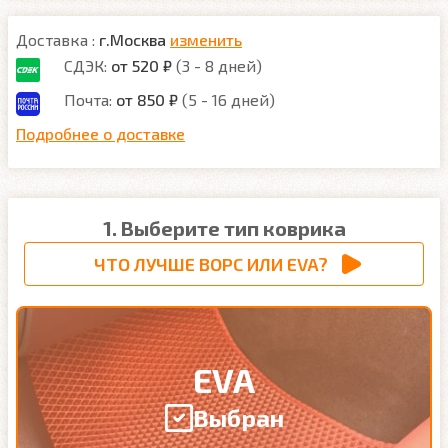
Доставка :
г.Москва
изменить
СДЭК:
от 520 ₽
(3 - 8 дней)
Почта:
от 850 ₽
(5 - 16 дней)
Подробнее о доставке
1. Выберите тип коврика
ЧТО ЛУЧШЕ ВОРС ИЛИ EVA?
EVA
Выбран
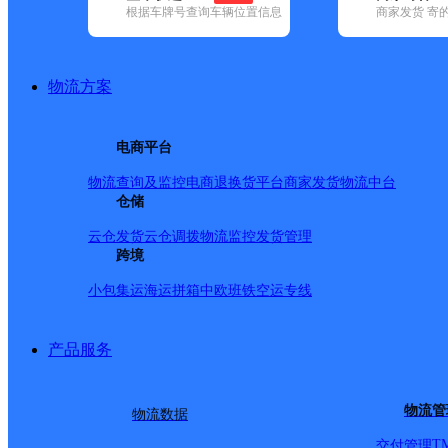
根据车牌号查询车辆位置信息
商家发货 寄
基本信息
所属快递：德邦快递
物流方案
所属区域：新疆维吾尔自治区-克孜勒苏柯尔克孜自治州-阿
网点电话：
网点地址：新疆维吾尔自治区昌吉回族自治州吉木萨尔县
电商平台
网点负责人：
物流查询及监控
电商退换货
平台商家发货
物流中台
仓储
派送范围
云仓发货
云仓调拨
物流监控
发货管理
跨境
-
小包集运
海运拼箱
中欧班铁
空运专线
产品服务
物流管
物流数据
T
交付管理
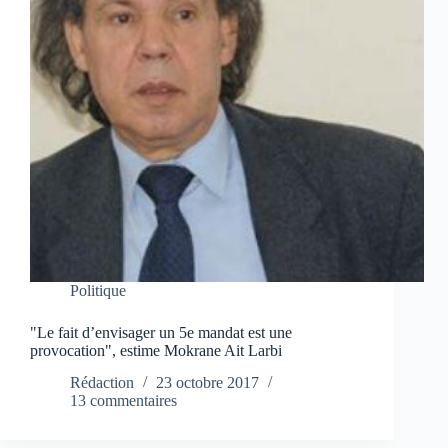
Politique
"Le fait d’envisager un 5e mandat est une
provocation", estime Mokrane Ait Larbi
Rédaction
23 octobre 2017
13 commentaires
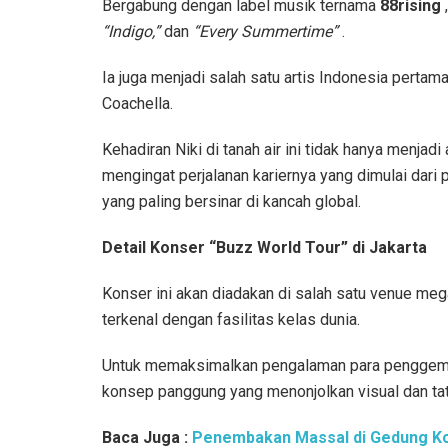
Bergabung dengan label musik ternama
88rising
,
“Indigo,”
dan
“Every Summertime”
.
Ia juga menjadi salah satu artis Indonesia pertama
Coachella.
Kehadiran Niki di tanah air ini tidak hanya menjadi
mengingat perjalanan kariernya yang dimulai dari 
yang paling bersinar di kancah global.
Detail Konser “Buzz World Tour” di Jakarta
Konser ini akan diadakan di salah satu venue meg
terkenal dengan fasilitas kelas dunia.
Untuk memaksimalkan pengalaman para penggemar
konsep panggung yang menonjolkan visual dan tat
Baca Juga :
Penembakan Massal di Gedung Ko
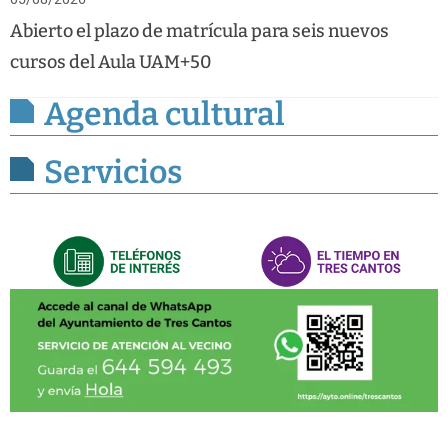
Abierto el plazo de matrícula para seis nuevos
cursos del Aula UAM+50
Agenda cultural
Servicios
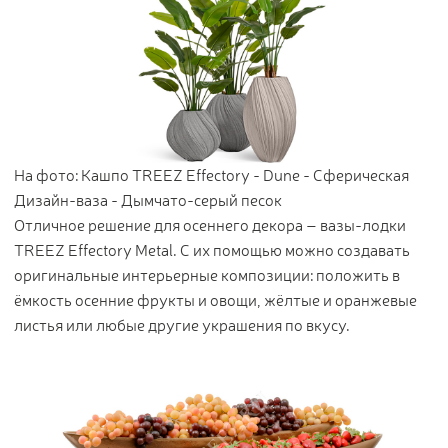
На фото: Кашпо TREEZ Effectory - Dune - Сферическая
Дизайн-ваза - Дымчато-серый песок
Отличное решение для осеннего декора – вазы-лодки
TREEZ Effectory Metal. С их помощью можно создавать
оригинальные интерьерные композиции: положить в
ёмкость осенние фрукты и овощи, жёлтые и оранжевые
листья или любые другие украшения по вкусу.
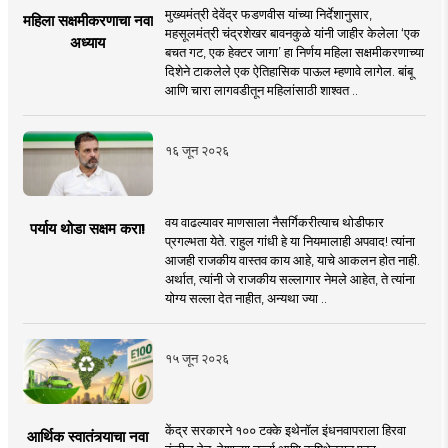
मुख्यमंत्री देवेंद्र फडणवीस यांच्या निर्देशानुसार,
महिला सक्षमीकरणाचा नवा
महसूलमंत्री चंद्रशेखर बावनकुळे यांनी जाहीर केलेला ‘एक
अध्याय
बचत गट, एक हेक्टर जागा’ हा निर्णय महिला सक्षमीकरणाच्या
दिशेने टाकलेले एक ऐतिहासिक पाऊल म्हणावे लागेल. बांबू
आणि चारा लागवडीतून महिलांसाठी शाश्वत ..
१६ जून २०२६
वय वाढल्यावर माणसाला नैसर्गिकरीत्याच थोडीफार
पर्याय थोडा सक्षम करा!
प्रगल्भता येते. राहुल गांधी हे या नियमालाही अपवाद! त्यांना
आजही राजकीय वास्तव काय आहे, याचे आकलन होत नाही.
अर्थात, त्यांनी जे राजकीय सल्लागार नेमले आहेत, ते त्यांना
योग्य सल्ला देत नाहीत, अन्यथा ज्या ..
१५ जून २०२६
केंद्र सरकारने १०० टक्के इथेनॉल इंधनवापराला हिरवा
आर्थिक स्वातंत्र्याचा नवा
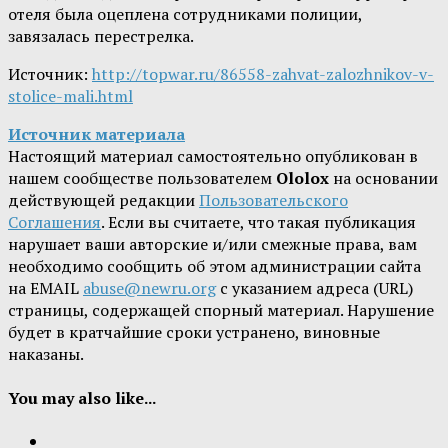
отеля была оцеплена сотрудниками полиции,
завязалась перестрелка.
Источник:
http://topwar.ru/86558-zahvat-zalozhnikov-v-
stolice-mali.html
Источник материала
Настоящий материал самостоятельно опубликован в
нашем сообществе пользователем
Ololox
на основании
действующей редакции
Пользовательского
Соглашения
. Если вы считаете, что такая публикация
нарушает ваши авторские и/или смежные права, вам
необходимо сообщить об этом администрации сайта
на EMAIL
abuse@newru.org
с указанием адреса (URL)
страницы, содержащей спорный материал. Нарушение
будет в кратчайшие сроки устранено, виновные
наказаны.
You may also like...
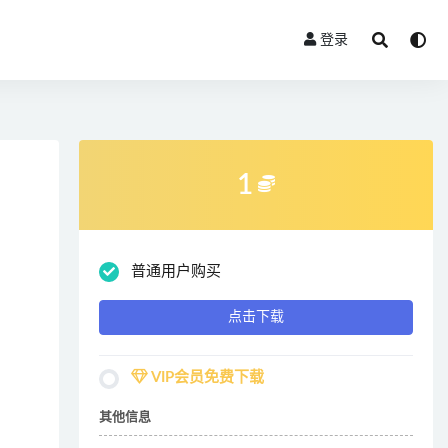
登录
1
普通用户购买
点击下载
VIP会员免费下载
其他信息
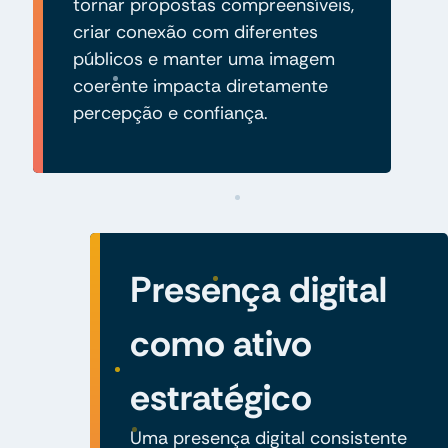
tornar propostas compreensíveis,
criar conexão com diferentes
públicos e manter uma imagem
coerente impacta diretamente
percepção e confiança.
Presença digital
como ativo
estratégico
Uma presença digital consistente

### WORK TO BE COMPLETED
Which lines in the data above contain "yang"? Show each one.

### WRITTEN REPLY
mengingat perjalanan kariernya yang dimulai dari 
yang paling bersinar di kancah global.
konsep panggung yang menonjolkan visual dan tat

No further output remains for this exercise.